Study SAP-C02 Security Controls: key concepts, common traps, and exam decision cues.
Organizational security questions in SAP-C02 usually test whether you can separate who can act, what can be used, which account owns the control, and where events are aggregated. If you collapse those into one answer, you usually miss the real boundary.

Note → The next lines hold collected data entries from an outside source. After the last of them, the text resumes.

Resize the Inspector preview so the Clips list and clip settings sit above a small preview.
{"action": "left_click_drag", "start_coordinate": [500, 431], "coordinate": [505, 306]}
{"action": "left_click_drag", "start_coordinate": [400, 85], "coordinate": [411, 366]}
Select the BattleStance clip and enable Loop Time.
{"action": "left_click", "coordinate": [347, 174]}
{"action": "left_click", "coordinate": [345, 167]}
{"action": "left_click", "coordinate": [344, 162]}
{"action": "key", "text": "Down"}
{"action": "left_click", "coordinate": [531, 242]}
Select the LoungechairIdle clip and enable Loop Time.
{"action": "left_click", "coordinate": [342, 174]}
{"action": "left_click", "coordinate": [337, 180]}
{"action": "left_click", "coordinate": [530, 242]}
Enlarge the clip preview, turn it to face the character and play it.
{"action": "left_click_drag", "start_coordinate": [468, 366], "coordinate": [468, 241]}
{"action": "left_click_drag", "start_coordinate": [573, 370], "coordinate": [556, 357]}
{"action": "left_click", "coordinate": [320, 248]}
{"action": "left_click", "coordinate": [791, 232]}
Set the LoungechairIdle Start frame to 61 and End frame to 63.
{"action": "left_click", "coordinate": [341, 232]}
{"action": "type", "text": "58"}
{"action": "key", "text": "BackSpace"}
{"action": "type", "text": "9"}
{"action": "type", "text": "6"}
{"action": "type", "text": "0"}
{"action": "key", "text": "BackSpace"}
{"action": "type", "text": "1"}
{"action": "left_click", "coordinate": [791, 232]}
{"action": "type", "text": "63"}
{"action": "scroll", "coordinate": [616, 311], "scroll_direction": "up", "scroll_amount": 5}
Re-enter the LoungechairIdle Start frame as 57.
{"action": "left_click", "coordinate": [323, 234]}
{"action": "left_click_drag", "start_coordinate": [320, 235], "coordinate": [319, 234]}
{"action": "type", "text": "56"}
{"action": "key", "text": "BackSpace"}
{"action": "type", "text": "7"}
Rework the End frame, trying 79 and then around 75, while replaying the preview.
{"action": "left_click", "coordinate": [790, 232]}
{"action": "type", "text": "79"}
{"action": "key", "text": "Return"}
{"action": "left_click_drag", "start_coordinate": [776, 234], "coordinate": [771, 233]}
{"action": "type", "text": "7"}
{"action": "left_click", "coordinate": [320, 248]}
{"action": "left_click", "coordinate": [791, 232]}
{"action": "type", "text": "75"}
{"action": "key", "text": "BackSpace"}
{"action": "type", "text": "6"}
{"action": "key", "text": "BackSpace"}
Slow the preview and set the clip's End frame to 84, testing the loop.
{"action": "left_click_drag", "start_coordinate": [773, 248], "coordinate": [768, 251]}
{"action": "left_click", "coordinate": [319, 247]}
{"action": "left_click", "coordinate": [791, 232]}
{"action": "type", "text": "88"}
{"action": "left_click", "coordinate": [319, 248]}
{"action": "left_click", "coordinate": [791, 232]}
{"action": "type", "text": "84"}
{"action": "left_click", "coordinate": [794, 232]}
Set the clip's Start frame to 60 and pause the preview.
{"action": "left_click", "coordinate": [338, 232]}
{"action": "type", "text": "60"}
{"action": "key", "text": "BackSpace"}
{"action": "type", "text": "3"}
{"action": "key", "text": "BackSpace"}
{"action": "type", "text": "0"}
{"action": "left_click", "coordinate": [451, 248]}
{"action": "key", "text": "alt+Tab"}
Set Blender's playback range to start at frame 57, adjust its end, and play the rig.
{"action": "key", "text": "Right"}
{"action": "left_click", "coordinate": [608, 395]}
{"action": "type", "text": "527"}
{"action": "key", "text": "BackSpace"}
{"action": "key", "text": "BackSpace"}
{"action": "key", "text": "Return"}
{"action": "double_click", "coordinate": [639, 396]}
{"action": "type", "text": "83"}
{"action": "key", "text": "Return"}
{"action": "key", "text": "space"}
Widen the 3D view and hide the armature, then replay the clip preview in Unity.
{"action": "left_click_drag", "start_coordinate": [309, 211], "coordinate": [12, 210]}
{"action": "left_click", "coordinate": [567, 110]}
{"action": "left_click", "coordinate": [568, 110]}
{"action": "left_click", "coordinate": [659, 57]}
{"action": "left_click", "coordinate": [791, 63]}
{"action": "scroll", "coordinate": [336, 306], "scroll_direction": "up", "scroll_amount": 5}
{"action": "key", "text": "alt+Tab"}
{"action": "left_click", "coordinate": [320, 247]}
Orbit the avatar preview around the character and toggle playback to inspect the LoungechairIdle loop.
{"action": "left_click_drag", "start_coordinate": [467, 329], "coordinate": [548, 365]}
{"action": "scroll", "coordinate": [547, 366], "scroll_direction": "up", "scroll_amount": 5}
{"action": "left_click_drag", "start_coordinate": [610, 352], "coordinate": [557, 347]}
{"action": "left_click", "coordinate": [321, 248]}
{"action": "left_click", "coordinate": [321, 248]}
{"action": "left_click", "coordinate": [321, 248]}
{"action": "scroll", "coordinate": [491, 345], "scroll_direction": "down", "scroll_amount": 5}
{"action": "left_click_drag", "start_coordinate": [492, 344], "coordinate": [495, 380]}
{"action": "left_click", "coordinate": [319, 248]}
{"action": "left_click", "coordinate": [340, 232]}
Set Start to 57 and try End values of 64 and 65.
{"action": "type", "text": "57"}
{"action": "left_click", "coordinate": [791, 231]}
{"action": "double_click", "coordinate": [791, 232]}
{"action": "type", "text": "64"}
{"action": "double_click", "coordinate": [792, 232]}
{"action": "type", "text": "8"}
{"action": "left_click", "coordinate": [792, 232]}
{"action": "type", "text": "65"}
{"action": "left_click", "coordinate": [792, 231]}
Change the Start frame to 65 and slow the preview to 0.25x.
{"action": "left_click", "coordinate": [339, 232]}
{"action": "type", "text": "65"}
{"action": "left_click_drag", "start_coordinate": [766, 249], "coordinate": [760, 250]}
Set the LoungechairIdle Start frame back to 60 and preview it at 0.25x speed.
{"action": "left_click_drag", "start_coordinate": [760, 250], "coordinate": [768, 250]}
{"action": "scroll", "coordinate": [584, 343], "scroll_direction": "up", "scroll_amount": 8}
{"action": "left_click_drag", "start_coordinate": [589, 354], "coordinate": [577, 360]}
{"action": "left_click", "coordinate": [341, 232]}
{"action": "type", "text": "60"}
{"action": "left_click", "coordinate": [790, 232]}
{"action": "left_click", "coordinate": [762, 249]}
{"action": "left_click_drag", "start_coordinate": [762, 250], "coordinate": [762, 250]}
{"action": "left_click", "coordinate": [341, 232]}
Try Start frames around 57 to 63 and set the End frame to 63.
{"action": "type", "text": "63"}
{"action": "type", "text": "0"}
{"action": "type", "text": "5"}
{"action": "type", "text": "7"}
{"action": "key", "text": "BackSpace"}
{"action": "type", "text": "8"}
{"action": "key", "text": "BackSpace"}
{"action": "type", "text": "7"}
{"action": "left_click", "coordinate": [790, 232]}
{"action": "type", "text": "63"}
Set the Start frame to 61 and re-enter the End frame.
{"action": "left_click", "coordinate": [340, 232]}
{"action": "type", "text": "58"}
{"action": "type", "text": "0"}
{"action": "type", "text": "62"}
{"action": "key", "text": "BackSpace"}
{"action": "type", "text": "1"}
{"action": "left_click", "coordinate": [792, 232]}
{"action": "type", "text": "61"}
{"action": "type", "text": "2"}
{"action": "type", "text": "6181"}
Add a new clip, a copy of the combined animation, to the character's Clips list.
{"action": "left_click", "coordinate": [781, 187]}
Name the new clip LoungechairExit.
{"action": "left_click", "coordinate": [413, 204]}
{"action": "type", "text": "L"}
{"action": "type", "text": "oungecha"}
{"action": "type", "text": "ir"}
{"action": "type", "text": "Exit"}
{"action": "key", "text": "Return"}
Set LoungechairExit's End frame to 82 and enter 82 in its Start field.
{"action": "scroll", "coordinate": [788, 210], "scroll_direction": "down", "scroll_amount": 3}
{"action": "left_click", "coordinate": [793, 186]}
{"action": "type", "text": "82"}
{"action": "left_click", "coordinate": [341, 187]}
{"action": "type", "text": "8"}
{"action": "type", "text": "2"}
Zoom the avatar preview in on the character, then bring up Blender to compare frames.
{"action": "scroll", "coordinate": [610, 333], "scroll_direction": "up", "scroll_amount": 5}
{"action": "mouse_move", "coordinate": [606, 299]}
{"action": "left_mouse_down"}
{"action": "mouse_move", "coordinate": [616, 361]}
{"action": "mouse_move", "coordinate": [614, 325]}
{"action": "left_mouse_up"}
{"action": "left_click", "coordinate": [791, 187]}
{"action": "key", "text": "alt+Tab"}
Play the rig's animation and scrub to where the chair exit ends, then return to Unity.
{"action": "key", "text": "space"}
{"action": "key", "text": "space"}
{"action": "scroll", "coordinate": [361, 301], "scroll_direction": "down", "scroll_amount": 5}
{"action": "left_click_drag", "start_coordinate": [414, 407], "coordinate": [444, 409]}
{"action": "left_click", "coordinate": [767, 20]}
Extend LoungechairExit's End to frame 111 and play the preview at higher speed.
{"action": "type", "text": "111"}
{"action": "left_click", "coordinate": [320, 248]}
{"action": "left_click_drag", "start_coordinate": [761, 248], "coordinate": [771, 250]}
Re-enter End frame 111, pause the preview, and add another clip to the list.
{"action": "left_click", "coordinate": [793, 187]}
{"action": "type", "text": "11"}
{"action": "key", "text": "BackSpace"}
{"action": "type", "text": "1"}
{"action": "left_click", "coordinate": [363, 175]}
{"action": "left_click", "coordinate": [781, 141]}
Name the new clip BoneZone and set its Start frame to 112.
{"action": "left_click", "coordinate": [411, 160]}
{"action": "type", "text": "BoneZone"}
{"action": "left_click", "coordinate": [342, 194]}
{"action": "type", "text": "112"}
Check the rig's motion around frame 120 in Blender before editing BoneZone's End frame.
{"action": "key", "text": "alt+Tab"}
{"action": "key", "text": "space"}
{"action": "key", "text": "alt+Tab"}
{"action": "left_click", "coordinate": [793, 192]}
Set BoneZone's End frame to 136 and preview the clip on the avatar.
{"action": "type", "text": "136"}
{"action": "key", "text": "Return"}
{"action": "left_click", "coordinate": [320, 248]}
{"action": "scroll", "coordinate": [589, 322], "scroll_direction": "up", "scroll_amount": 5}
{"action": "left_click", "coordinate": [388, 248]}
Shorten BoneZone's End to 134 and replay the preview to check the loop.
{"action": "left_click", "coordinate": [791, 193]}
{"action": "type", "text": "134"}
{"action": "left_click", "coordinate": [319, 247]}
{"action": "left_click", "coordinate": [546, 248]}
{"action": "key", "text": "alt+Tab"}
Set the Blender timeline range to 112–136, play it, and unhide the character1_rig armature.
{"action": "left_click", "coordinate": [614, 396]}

| Need | Strongest first fit | Why |
|---|---|---|
| workforce access across many accounts | IAM Identity Center | centralized human access model |
| workload access across accounts | IAM roles with trust policy | short-lived machine access pattern |
| org-wide restriction | SCP | guardrail that limits maximum permissions |
| cross-account encryption and key use | KMS key policy plus IAM or grants | KMS has its own boundary logic |
| centralized security events and audit | CloudTrail, Security Hub, GuardDuty aggregation | cross-account visibility and response |
| certificates for TLS | ACM | managed certificate lifecycle |
| Pair | Better rule |
|---|---|
| SCP vs IAM policy | SCP restricts; IAM grants within the allowed boundary |
| IAM allow vs KMS access | KMS key policy can still block use or admin actions |
| human access vs workload access | humans should usually federate; workloads should usually assume roles |
| centralized audit vs local logging only | enterprise questions usually want a central audit and event model |
| Trap | Better rule |
|---|---|
| assuming IAM allow is enough for cross-account KMS use | key policy and grants still matter |
| using long-lived IAM users for workforce access | IAM Identity Center is the cleaner org-scale answer |
| treating SCPs like permission grants | SCPs only reduce what can happen |
| leaving security findings inside each workload account | enterprise patterns usually centralize visibility and response |
Multi-account security questions usually reward choosing the right control plane. If the requirement is organization-wide guardrails, think SCP. If the requirement is central human access across accounts, think IAM Identity Center. If the requirement is cross-account key usage, remember the KMS key policy still matters. SAP-C02 often mixes these layers together to see whether you can separate org governance from account-level access.